Pourtant, les critiques montent. En France notamment, on voit d’un mauvais œil cette initiative allemande. L’inquiétude est simple, un programme national pourrait fragiliser Iris², déjà destiné à réduire la dépendance aux solutions américaines comme le réseau d’Elon Musk. Le patron d’OHB ne partage pas cette vision. Pour lui, les deux approches finiront par converger. Il rappelle aussi qu’aucune firme allemande ne figure parmi les trois décisionnaires d’Iris², ce qui justifie, selon lui, une voie séparée.

Les tensions autour du spatial ne sont pas un cas isolé. Cette semaine, l’abandon du projet d’avion de combat franco-allemand, le SCAF, a montré les fissures dans la coopération militaire européenne. Fuchs en a profité pour défendre son partenariat avec Dassault sur une navette spatiale réutilisable, qu’il oppose aux exigences floues du SCAF. Pour lui, la coopération doit reposer sur un vrai consensus industriel, pas sur des décisions politiques imposées.

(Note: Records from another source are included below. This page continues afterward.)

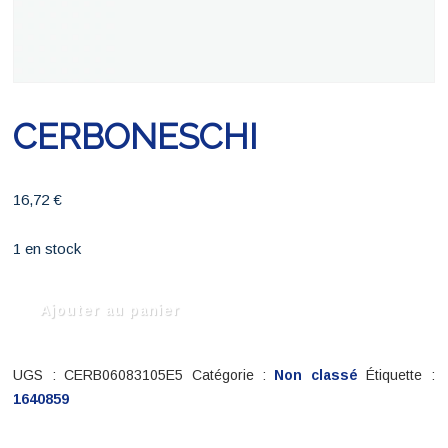
CERBONESCHI
16,72
€
1 en stock
quantité
Ajouter au panier
de
CERBONESCHI
UGS :
CERB06083105E5
Catégorie :
Non classé
Étiquette :
1640859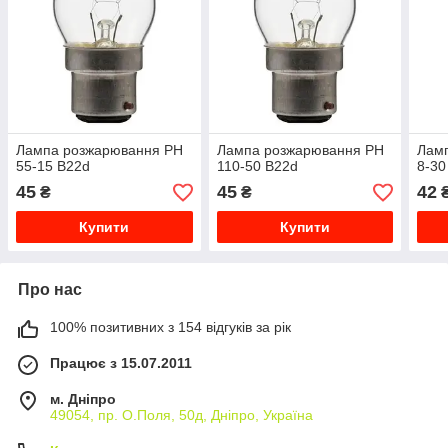
Лампа розжарювання РН
Лампа розжарювання РН
Лам
55-15 В22d
110-50 В22d
8-30
45
45
42
₴
₴
Купити
Купити
Про нас
100% позитивних з 154 відгуків за рік
Працює з 15.07.2011
м. Дніпро
49054, пр. О.Поля, 50д, Дніпро, Україна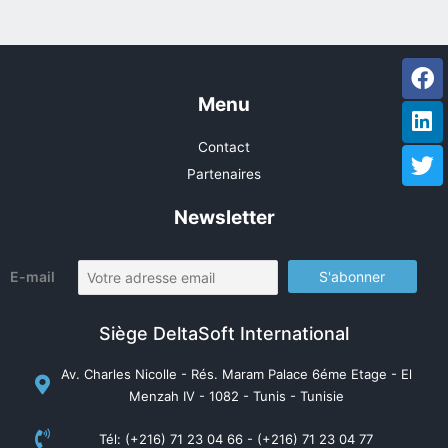
Fa
Li
Tw
Menu
Contact
Partenaires
Newsletter
E-mail
Siège DeltaSoft International
Av. Charles Nicolle - Rés. Maram Palace 6éme Etage - El
Menzah IV - 1082 - Tunis - Tunisie
Tél: (+216) 71 23 04 66 - (+216) 71 23 04 77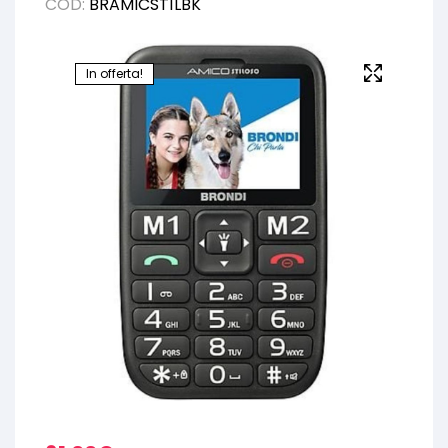
COD:
BRAMICST1LBK
In offerta!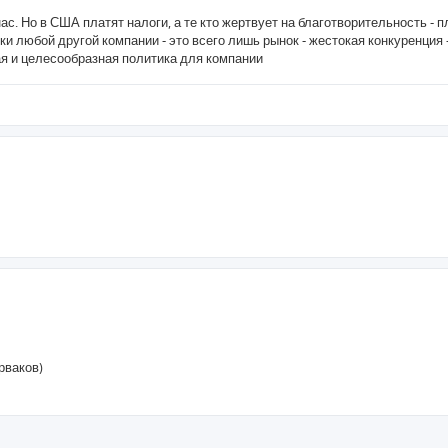
нас. Но в США платят налоги, а те кто жертвует на благотворительность - п
и любой другой компании - это всего лишь рынок - жестокая конкуренция -
ая и целесообразная политика для компании
рваков)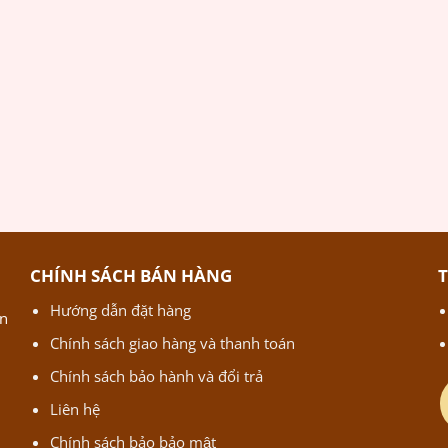
CHÍNH SÁCH BÁN HÀNG
Hướng dẫn đặt hàng
ận
Chính sách giao hàng và thanh toán
Chính sách bảo hành và đổi trả
Liên hệ
Chính sách bảo bảo mật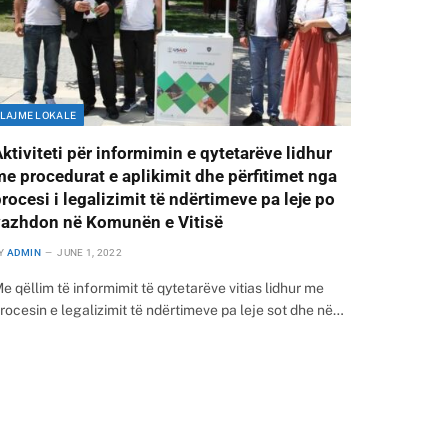
LAJME LOKALE
ktiviteti për informimin e qytetarëve lidhur
e procedurat e aplikimit dhe përfitimet nga
rocesi i legalizimit të ndërtimeve pa leje po
vazhdon në Komunën e Vitisë
Y
ADMIN
JUNE 1, 2022
e qëllim të informimit të qytetarëve vitias lidhur me
rocesin e legalizimit të ndërtimeve pa leje sot dhe në…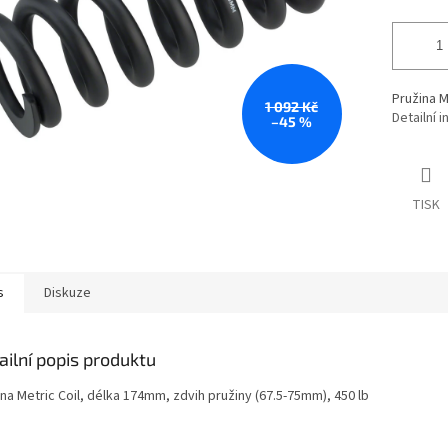
Pružina M
1 092 Kč
Detailní 
–45 %
TISK
s
Diskuze
ailní popis produktu
na Metric Coil, délka 174mm, zdvih pružiny (67.5-75mm), 450 lb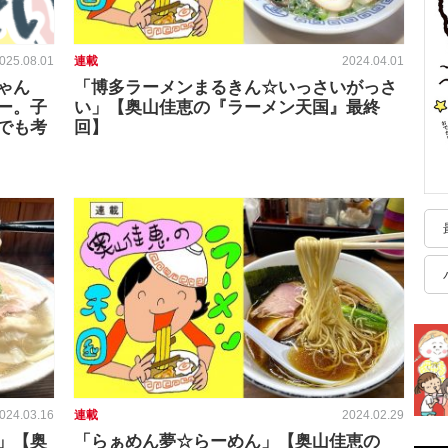
025.08.01
連載
2024.04.01
ゃん
「博多ラーメンまるきん☆いっさいがっさ
ー。子
い」【奥山佳恵の『ラーメン天国』最終
でも考
回】
024.03.16
連載
2024.02.29
」【奥
「らぁめん夢☆らーめん」【奥山佳恵の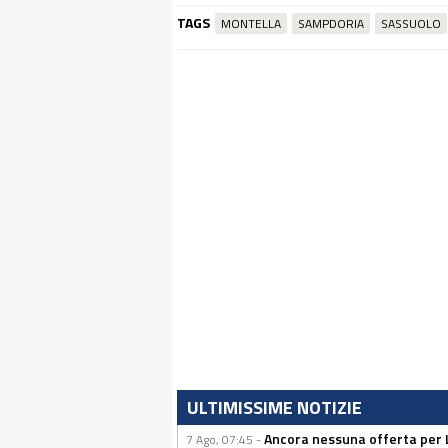
TAGS
MONTELLA
SAMPDORIA
SASSUOLO
ULTIMISSIME NOTIZIE
Ancora nessuna offerta per Lu
7 Ago, 07:45 -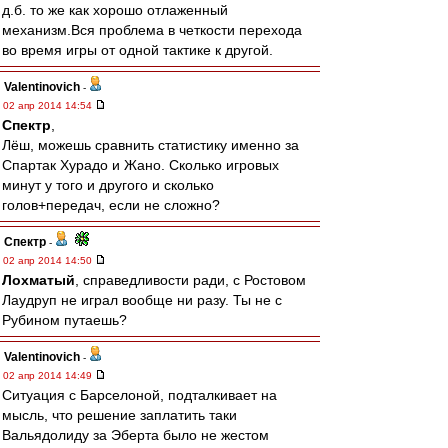
д.б. то же как хорошо отлаженный
механизм.Вся проблема в четкости перехода
во время игры от одной тактике к другой.
Valentinovich
-
02 апр 2014 14:54
Спектр
,
Лёш, можешь сравнить статистику именно за
Спартак Хурадо и Жано. Сколько игровых
минут у того и другого и сколько
голов+передач, если не сложно?
Спектр
-
02 апр 2014 14:50
Лохматый
, справедливости ради, с Ростовом
Лаудруп не играл вообще ни разу. Ты не с
Рубином путаешь?
Valentinovich
-
02 апр 2014 14:49
Ситуация с Барселоной, подталкивает на
мысль, что решение заплатить таки
Вальядолиду за Эберта было не жестом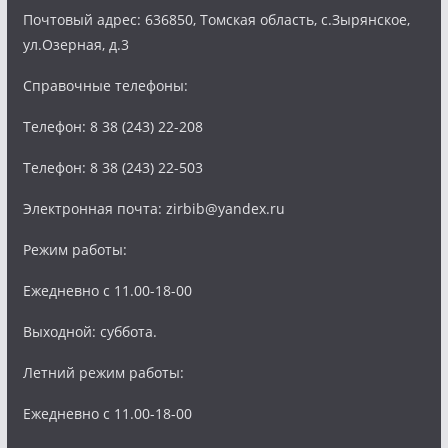
Почтовый адрес: 636850, Томская область, с.Зырянское,
ул.Озерная, д.3
Справочные телефоны:
Телефон: 8 38 (243) 22-208
Телефон: 8 38 (243) 22-503
Электронная почта: zirbib@yandex.ru
Режим работы:
Ежедневно с 11.00-18-00
Выходной: суббота.
Летний режим работы:
Ежедневно с 11.00-18-00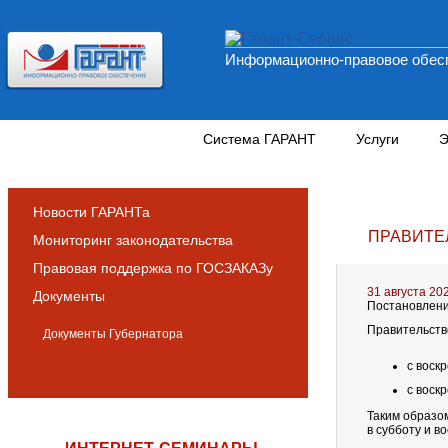
Информационно-правовое обесп
Новости и аналитика
Система ГАРАНТ
Услуги
Э
Новости ГАРАНТа
ПРАВИТЕ
Мониторинг законодательства
Правовая поддержка по ГОСЗАКАЗу
31 августа 20
Документы
Постановлени
Правительств
Документы Губернатора
с воск
с воск
Таким образо
в субботу и в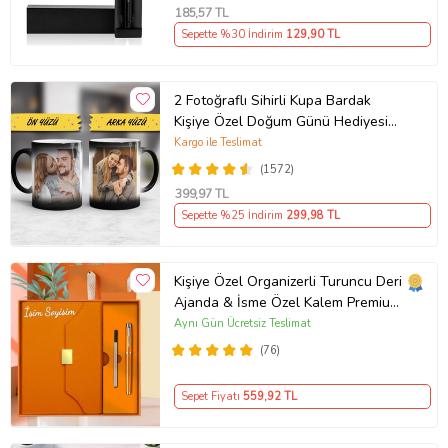
185
,57 TL
Sepette %30 İndirim
129
,90 TL
2 Fotoğraflı Sihirli Kupa Bardak
Kişiye Özel Doğum Günü Hediyesi
Sevgiliye Hediye Anneye Babaya
Kargo ile Teslimat
Ablaya Abiye Kız Erkek Kardeşe
(1572)
Arkadaşa Resimli Günü Yıl Dönümü
399
,97 TL
Hediyesi
Sepette %25 İndirim
299
,98 TL
Kişiye Özel Organizerli Turuncu Deri
Ajanda & İsme Özel Kalem Premium
Hediye Seti
Aynı Gün Ücretsiz Teslimat
(76)
Sepet Fiyatı
559
,92 TL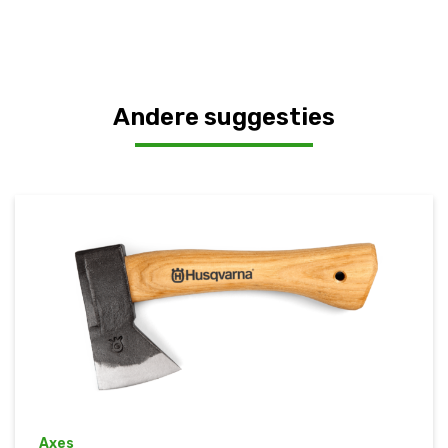
Andere suggesties
Axes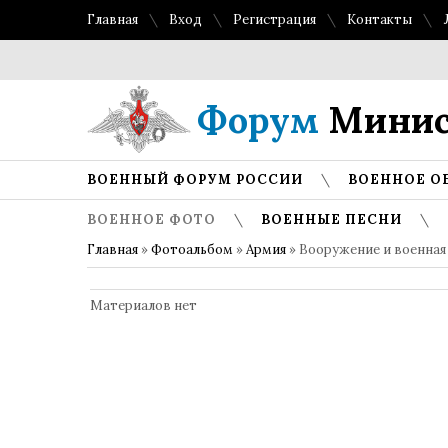
Главная
Вход
Регистрация
Контакты
Форум
Минис
ВОЕННЫЙ ФОРУМ РОССИИ
ВОЕННОЕ О
ВОЕННОЕ ФОТО
ВОЕННЫЕ ПЕСНИ
Главная
»
Фотоальбом
»
Армия
» Вооружение и военная
Материалов нет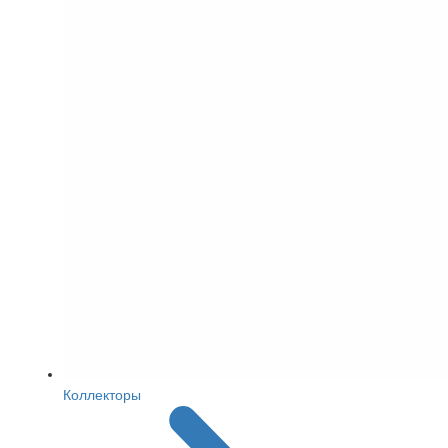
Коллекторы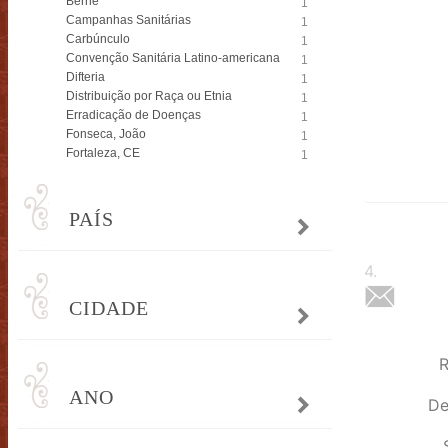
Berne
1
Campanhas Sanitárias
1
Carbúnculo
1
Convenção Sanitária Latino-americana
1
Difteria
1
Distribuição por Raça ou Etnia
1
Erradicação de Doenças
1
Fonseca, João
1
Fortaleza, CE
1
PAÍS
4
.
CIDADE
R
ANO
De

Mais il met aussi en garde contre les monopoles. Alors que Thalès, Airbus et Leonardo veulent fusionner leurs activités satellites pour rivaliser avec SpaceX, OHB craint d’être exclu des très grands systèmes. Fuchs parle de coûts supplémentaires pour les clients et de concurrence réduite. L’entreprise compte se faire entendre auprès de la Commission Européenne, non pas pour bloquer la fusion, mais pour peser dans le débat. Car derrière les enjeux stratégiques, ce sont aussi des marchés et des emplois qui se jouent.